TEXTO SELECCIONADO |
####

Hablar de violencia hacia las mujeres en términos de “narcisismo” o “patología” parece plantearse como una explicación clara y sencilla: la violencia ocurre porque el agresor tiene un problema psicológico.

Sin embargo, esta narrativa individualiza una problemática que, en realidad, tiene raíces sociales, históricas y culturales profundas. Pensar en la violencia como el resultado de un trastorno psicológico desvía la atención de las estructuras que la sostienen y perpetúan, dificultando que podamos comprenderla y erradicarla, es decir, eliminarla desde la raíz.

Cuando la violencia se reduce a un problema del agresor, se invisibiliza el entorno social en el que esta se gesta. No se trata solo de lo que sucede entre dos personas, sino de un sistema de desigualdad de género que normaliza el poder y el control como características masculinas, mientras las mujeres son educadas para tolerar, justificar o minimizar ciertas conductas bajo la idea de que son parte de una relación amorosa.

Este enfoque no solo simplifica la complejidad del problema, sino que también desvía la atención de las dinámicas de poder que lo sostienen. No se trata de personas buenas y malas, sino de toda una estructura histórica que promueve ciertos valores, características y conductas que nos atraviesan a todas y todos, provocando relaciones en donde se teje la violencia.

####

LISTA DE ENTRADAS |

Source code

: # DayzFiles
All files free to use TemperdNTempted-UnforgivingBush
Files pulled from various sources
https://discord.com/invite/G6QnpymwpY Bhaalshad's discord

####

APLICA LO LEÍDO |
A. Cambia "desigualdad de género" por "inequidad de género" y escribe de nuevo el fragmento del texto sobre la violencia hacia las mujeres que va de "Cuando la violencia" a "teje la violencia.", ambos incluidos.
B. Escribe la continuación del texto sobre la violencia hacia las mujeres a partir de su última oración.
Las líneas no hacen falta para nada de lo que se pide aquí.

RESULTADOS |
A.
Cuando la violencia se reduce a un problema del agresor, se invisibiliza el entorno social en el que esta se gesta. No se trata solo de lo que sucede entre dos personas, sino de un sistema de inequidad de género que normaliza el poder y el control como características masculinas, mientras las mujeres son educadas para tolerar, justificar o minimizar ciertas conductas bajo la idea de que son parte de una relación amorosa.

Este enfoque no solo simplifica la complejidad del problema, sino que también desvía la atención de las dinámicas de poder que lo sostienen. No se trata de personas buenas y malas, sino de toda una estructura histórica que promueve ciertos valores, características y conductas que nos atraviesan a todas y todos, provocando relaciones en donde se teje la violencia.

B.
Asumir que la violencia es producto de “un narcisista” o “una persona enferma” puede, además, darle un alivio momentáneo a quien vive la violencia. Si el problema es él, no hay nada más que cuestionar; todo se reduce a un defecto o problema personal del agresor.

Sin embargo, esta perspectiva no toma en cuenta las creencias culturales que muchas veces llevan a la víctima a justificar o minimizar ciertas conductas violentas. Estas creencias, profundamente arraigadas, normalizan comportamientos como los celos, el control o el aislamiento bajo el discurso de “así es el amor” o “lo hace porque me quiere”. Esto no solo perpetúa la violencia, sino que también dificulta identificarla en sus primeras etapas.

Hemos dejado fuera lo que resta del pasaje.